No caso do leite e derivados, o valor de referência – usado como base na negociação entre produtores e a indústria – vem acumulando altas sucessivas desde maio. Em um primeiro momento, os preços foram puxados pelos queijos, mas logo se generalizaram para fluidos e outros derivados. Além do aumento da demanda, tem-se observado a redução da captação de leite pela indústria – o que é considerado normal nesta época do ano.
Custos e renda
Por outro lado, a valorização do câmbio implicou em um efeito negativo da porteira para dentro: o aumento dos custos de produção. Isso se dá, principalmente, porque a maior parte dos insumos de todas as cadeias produtivas são importados, comprados em dólar. No caso do leite, por exemplo, o técnico do DTE do Sistema FAEP/SENAR-PR Guilherme Souza Dias aponta que os custos dos insumos da ração dos animais aumentaram 50%, enquanto os preços pagos aos produtores tiveram variação positiva de até 35%.
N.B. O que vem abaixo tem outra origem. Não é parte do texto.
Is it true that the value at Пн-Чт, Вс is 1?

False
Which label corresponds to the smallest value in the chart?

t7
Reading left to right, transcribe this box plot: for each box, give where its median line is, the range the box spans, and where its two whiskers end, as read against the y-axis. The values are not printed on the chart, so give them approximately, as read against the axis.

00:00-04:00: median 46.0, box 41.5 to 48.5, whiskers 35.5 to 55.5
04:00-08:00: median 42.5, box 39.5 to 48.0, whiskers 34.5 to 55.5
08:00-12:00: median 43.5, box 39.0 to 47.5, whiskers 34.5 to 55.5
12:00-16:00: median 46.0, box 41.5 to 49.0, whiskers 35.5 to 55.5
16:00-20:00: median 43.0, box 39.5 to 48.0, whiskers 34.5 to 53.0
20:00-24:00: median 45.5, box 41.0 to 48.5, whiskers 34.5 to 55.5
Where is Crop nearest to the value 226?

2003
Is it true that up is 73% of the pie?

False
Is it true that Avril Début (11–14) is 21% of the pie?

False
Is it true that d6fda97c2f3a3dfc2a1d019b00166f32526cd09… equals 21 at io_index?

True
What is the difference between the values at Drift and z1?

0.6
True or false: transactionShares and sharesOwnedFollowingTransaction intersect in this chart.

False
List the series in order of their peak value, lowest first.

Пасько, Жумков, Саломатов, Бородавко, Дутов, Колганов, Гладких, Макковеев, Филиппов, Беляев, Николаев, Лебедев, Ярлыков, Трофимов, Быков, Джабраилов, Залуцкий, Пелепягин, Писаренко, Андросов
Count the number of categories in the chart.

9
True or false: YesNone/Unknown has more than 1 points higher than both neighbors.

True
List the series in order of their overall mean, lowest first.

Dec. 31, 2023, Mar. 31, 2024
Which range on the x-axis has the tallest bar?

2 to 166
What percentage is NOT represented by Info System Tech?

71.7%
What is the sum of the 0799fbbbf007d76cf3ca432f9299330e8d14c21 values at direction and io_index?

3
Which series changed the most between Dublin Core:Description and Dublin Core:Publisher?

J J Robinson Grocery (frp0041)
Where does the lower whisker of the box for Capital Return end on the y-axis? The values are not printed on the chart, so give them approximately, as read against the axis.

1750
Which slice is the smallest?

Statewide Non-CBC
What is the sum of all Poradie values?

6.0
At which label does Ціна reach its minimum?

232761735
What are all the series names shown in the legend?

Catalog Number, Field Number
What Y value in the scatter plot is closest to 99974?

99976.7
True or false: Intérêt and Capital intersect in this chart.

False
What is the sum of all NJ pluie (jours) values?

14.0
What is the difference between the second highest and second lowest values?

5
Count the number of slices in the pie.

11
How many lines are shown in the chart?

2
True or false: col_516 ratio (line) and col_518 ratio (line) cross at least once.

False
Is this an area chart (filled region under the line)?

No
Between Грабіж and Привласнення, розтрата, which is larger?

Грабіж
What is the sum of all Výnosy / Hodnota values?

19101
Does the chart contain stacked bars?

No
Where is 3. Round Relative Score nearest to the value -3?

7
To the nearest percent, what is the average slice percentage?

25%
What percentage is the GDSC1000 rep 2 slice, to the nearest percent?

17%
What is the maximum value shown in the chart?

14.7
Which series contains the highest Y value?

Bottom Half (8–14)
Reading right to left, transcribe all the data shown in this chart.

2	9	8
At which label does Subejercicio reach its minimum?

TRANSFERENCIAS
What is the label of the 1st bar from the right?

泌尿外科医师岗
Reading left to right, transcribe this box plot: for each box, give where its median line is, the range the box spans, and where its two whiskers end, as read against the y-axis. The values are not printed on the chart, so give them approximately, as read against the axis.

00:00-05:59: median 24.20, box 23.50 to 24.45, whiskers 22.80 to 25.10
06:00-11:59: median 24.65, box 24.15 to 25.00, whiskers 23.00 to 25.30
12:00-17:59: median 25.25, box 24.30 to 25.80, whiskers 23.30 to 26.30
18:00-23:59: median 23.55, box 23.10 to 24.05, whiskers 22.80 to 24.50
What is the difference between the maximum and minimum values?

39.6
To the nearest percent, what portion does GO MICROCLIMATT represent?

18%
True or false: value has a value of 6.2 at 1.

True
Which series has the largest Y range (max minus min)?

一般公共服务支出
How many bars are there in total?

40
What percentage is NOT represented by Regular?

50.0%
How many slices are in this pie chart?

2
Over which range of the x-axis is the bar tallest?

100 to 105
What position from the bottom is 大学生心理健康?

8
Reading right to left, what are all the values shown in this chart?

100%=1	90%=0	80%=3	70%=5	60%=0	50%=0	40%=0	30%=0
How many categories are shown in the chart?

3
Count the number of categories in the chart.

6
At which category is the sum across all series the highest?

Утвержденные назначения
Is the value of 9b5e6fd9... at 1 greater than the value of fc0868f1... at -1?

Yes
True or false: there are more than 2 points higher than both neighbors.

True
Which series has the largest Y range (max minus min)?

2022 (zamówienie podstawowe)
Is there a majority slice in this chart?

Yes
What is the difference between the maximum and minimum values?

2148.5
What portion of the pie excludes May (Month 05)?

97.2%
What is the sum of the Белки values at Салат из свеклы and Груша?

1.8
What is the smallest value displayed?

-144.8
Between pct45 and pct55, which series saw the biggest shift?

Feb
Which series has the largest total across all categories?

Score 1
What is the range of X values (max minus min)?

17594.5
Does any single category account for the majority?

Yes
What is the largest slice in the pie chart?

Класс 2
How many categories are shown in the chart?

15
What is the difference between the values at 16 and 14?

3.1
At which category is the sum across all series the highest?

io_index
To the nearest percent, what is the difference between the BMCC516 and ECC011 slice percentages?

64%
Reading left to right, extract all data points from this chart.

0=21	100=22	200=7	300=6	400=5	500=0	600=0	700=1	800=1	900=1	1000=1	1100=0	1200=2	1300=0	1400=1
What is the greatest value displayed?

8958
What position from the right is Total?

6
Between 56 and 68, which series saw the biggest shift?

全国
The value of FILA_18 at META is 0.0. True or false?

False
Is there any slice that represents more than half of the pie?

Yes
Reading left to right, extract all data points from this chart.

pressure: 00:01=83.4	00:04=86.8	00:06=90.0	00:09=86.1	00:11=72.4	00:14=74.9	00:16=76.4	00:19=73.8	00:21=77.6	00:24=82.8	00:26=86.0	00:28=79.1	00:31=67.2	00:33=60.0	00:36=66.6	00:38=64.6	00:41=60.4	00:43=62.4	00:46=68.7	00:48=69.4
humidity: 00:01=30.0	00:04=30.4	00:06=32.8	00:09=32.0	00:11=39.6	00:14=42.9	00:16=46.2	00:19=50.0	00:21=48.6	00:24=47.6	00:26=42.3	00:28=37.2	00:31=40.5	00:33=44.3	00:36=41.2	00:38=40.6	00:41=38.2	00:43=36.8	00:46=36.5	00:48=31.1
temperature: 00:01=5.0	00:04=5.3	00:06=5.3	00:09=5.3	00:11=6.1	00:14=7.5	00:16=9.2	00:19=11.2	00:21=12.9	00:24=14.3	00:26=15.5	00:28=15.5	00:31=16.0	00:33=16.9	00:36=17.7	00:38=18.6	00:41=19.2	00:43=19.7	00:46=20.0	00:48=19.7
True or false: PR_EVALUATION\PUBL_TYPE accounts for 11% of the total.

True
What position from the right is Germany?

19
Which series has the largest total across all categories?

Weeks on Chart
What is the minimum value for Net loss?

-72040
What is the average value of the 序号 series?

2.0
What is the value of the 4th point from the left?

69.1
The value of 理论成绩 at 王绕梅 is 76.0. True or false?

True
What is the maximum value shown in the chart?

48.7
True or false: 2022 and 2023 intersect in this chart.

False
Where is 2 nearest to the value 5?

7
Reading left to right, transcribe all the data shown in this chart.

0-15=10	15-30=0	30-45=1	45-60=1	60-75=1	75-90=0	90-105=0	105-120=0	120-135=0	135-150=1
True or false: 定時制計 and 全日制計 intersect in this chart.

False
“Por um lado, temos o deslocamento dos hábitos de consumo, com as pessoas em isolamento social, se alimentando em casa e consumindo mais derivados, e a restrição da oferta. Por outro, temos o aumento dos custos de produção em índice maiores do que o recebido pelo produtor. Não é o campo que está ganhando com essa alta verificada na gôndola”, diz Dias.
Essa regra é generalizada: o aumento dos preços dos produtos básicos para o consumidor final não representa ganho de renda para quem produz. “Apesar de termo preços recordes ao produtor final em alguns itens, os produtores não tiveram ganho real. Em primeiro lugar, porque os produtores são tomadores de preço e o aumento no mercado veio em um momento posterior à venda para a agroindústria. Além disso, tivemos o impacto do aumento dos custos de produção. Esse repasse de preços ao consumidor não é repassado de forma imediata ao produtor”, aponta.